“Fue entonces que la vi. Estaba escondida tras unos árboles. Me
observaba en silencio. ¿Quién sabe cuanto tiempo llevaba allí? Me acerqué
despacio mirándola fijamente a los ojos y hablándole quedo. Al fin salió”.
De niña, mi abuelo me
contaba esta historia cada vez que lo visitaba en su casa, en un campo de
Naranjito. Esa historia era un momento impostergable entre nosotros en nuestro
compartir familiar. Con el tiempo, se convirtió en “nuestra historia”.
De adolescente, la
curiosidad me llevó a preguntarle si esa historia era verdadera. Sonrió y
guardó silencio por unos segundos. Su mirada quedó perdida en un punto en el
horizonte de su memoria. Suspiró; volvió a sonreír. Se aclaró la garganta y me
miró fijo.
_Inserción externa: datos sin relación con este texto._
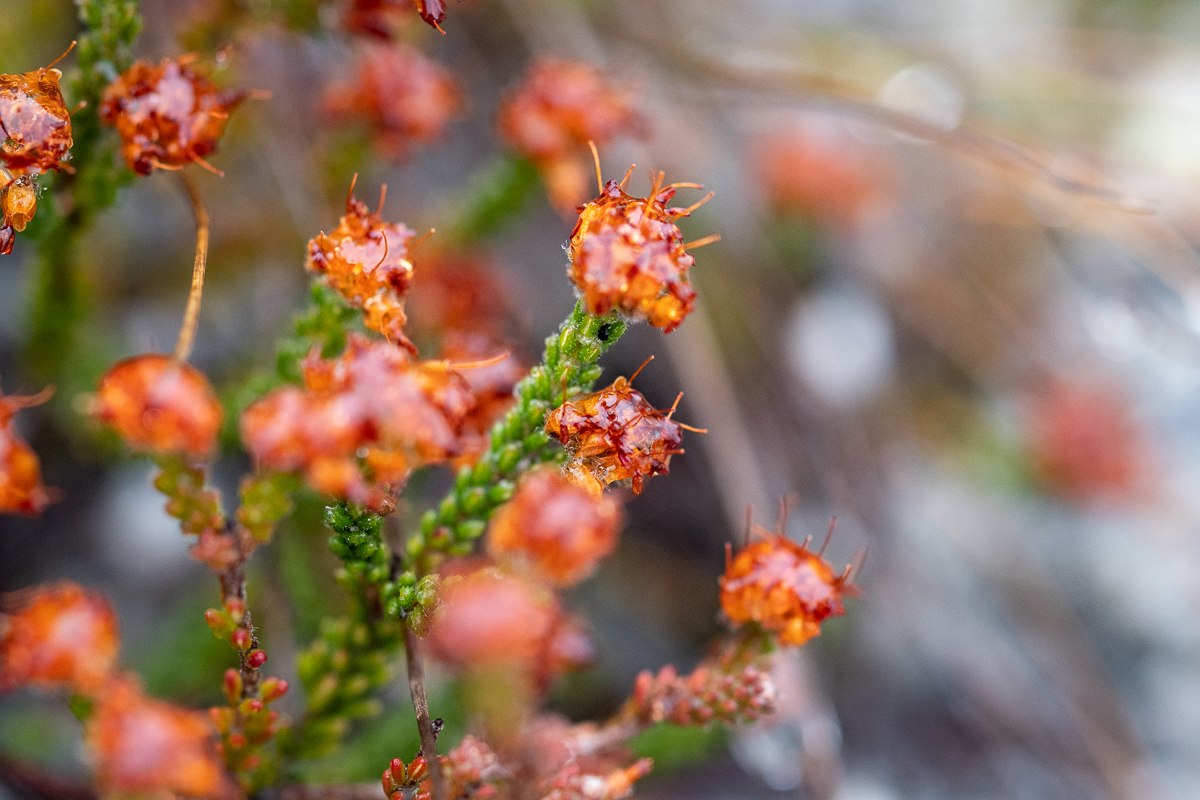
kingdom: Plantae
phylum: Tracheophyta
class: Magnoliopsida
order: Ericales
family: Ericaceae
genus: Erica
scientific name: Erica ericoides
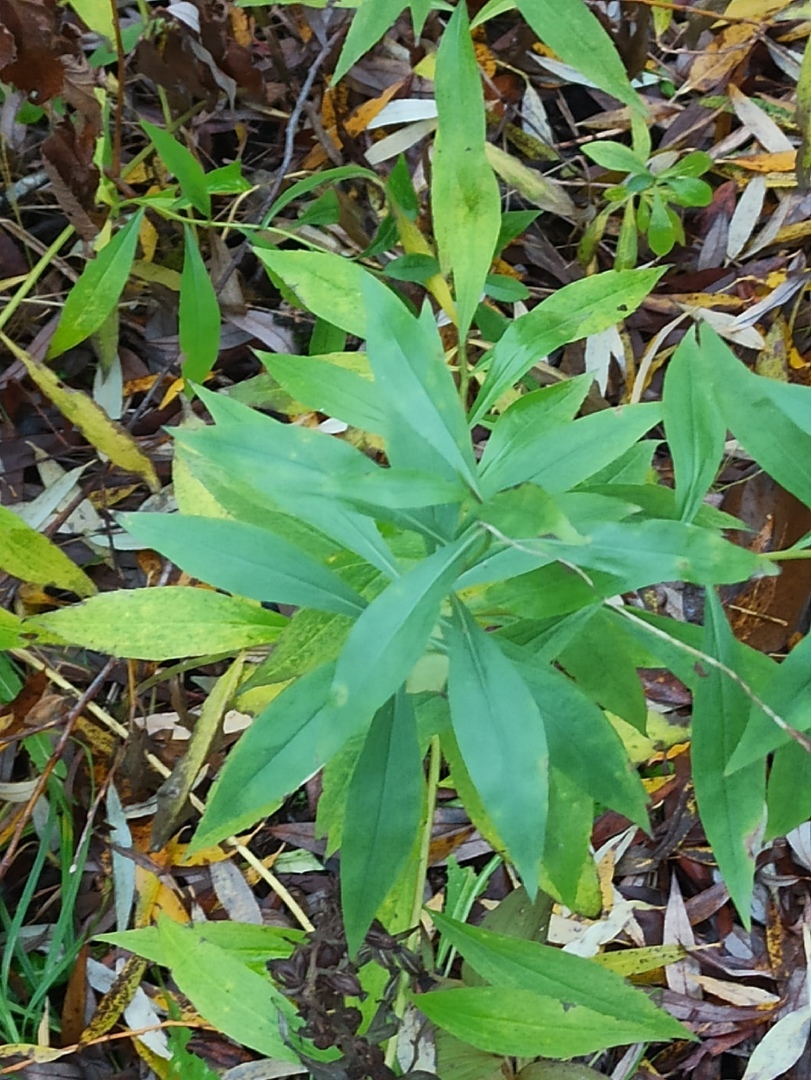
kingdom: Plantae
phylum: Tracheophyta
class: Magnoliopsida
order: Asterales
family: Asteraceae
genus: Solidago
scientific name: Solidago gigantea
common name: Giant goldenrod
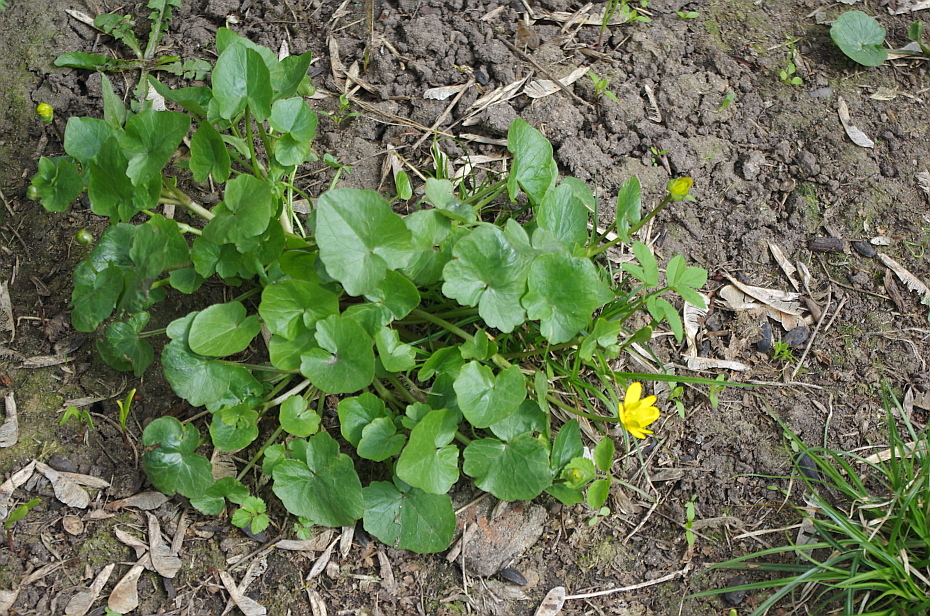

Ahora contaría la historia detrás de “nuestra historia”. Guardé
total y sagrado silencio.
Inició el relato con una
confesión: al contar esta historia estaba dando entrada, por primera vez, a un
espacio de su vida que era secreto. La familia nunca pudo arrebatarle qué eventos
vivió estando destacado como soldado en el conflicto de Corea, allá para la
década del 50 en el siglo pasado. Su rostro reflejaba por momentos sombras de
angustia, dolor y coraje. Todo a la misma vez. Volvió a suspirar. Solo alcanzó
a decirme un fragmento de esta otra historia que aún le dolía y le perturbaba
en su memoria y su corazón.
Ocurrió durante el último
enfrentamiento sangriento antes de la retirada final en una pequeña villa
campestre. Él iba en la retaguardia, vigilante de cualquier sombra con fusil en
mano que pudiera atacarlos. Algo llamó su atención entre los árboles y de inmediato,
su cuerpo no dudó en apuntar, presto a disparar. Quedó atónito con la rapidez
con que su mente le gritó: “Detente. No dispares”. Entre la maleza asomó la
mirada triste, aterrorizada, de una niña desnutrida y temblando de frío. Era el
rostro de la guerra, capaz de herir de muerte con la inocencia. Se quitó su
chaleco y se lo ofreció hablándole despacio, suave y con señas. Quizás, cuando
dejó de ver en su rostro al soldado, ella salió. Él la acogió en sus brazos y
en su corazón. Al hacerlo, hizo juramento de no volver a empuñar un fusil ni
arma alguna que dejara huérfanas a tantas vidas en la humanidad. Entonces,
suspiró profundo, como si soltara la presión acumulada por tantos años.